LONDON: Midday last week in the Egyptian coastal resort of Sharm El Sheikh — and crisis in the press room of George Bush’s travelling White House. “This is absurd, the president of the United States is conducting high-profile diplomacy, and we can’t film him,” says David Gregory, a lanky, witty reporter who stars most nights from the White House for the NBC TV network, now standing tall in the face of a White House press aide. “Do you know how stupid this looks? The president’s launching a major peace initiative in the Middle East and the story we have to go with is that we can’t show him doing it.”

For the White House, and specifically the National Security Council, spokesperson Anna Peres remains unflappable. “We are in Egypt, David, and as you might imagine the Egyptians make the rules,” she tells Gregory, trying to explain why the networks’ pool crew has been ejected from the presidential meeting-room, their mobile phones confiscated, even their TV equipment sequestered.

“Whose side are you on, Anna?” Gregory fires back. The question hangs in the air for a decidedly stressful hour, until the standoff is resolved by Egyptian State Television producing images of George Bush meeting Egypt’s President Mubarak. Indeed, to our amazement, the Egyptians produce images of Bush speaking informally to Arab leaders, the kind of straight talk the White House never intended us to see and broadcast.

A week on the White House press plane, hopping from one diplomatic flashpoint in the Middle East to the next with the Bush bandwagon, produces a number of such moments — and any number of questions. How skillful is the White House manipulation of its press corps? How restricted is access to decision-makers? And to what extent are the US media supine post 9/11? What’s so striking, for anyone who’s worked with the Blair machine in recent years, is the starvation diet that faces White House correspondents. The hors d’oeuvres on board the White House plane are tasty, fine Burgundy (yes, French wine on a Bush plane) flows in the galleys, but reporters rarely see a spokesperson in the loop of high-grade information — or obtain a quote that doesn’t come straight out of the spin doctor’s handbook.
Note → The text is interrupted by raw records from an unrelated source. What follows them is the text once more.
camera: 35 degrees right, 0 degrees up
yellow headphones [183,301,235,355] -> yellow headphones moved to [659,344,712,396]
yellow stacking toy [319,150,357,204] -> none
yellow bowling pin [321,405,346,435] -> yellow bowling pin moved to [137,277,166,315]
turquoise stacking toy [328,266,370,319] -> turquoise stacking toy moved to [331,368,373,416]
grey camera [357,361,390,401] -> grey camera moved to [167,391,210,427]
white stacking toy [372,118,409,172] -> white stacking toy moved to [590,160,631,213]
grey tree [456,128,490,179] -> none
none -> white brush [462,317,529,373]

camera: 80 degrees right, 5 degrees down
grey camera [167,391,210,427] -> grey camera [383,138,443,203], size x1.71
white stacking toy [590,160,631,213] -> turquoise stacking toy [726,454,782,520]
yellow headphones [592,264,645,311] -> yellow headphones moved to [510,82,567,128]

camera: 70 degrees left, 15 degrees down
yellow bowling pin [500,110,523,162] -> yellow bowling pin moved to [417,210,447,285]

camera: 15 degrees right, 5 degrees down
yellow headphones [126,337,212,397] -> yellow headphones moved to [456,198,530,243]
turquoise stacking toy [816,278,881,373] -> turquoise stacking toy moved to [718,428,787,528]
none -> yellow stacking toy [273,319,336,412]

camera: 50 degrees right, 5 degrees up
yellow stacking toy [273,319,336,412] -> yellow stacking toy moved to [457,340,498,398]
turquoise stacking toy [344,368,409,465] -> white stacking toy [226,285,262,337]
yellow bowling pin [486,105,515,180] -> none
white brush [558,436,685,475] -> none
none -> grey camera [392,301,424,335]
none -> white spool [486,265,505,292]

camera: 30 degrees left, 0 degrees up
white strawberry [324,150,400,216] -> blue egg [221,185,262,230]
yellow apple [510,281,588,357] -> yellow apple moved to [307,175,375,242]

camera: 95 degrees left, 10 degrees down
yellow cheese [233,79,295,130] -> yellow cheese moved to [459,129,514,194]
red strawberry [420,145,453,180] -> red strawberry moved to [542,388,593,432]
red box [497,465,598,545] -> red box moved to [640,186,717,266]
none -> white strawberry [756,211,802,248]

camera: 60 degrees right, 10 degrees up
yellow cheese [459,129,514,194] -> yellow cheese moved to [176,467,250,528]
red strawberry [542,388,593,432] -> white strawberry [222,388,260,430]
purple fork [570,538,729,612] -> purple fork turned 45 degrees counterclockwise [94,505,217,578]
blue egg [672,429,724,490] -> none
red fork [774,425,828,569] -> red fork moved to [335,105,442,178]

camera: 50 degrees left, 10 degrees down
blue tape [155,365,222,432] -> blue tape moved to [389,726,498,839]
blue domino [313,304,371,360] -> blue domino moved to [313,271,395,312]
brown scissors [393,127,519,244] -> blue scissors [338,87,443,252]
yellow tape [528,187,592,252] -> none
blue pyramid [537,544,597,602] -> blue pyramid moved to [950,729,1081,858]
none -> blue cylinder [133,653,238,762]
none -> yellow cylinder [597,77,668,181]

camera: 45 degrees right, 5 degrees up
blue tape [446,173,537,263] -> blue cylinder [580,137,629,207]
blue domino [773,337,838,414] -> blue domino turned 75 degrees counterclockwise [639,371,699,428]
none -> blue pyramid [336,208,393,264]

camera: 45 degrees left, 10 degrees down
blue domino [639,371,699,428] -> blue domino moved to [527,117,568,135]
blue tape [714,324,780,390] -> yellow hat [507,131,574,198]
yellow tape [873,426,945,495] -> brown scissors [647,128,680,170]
“Access is horrible, truly horrible,” says John Roberts, chief White House correspondent for CBS. “Sometimes we don’t get fed anything of value for days and information is used like starvation rations. These people work on the basis that you’ll end up grateful for whatever you get.”

“I’m not a very formal guy to begin with,” Bush tells the pool. “I’m also not very analytical. You know I don’t spend a lot of time thinking about myself, about why I do things. The meetings (in the Middle East) are informal, they’re kind of relaxed. I think one of my styles is trying to relax people.”

Asked whether his diplomacy has exceeded expectations, he answers, “I’m a master of low expectations.”

In conclusion, quizzed about who will do the follow-up work to keep the roadmap for peace on track, Bush turns to the language of the Texas cowboy to outline the job that now falls to a special presidential envoy. “They’ve got the guy on the ground that is going to — he’s just going to — I used the expression, ride herd. I said, we’re going to put a guy on the ground to ride herd on the process.”—Dawn/The Guardian News Service.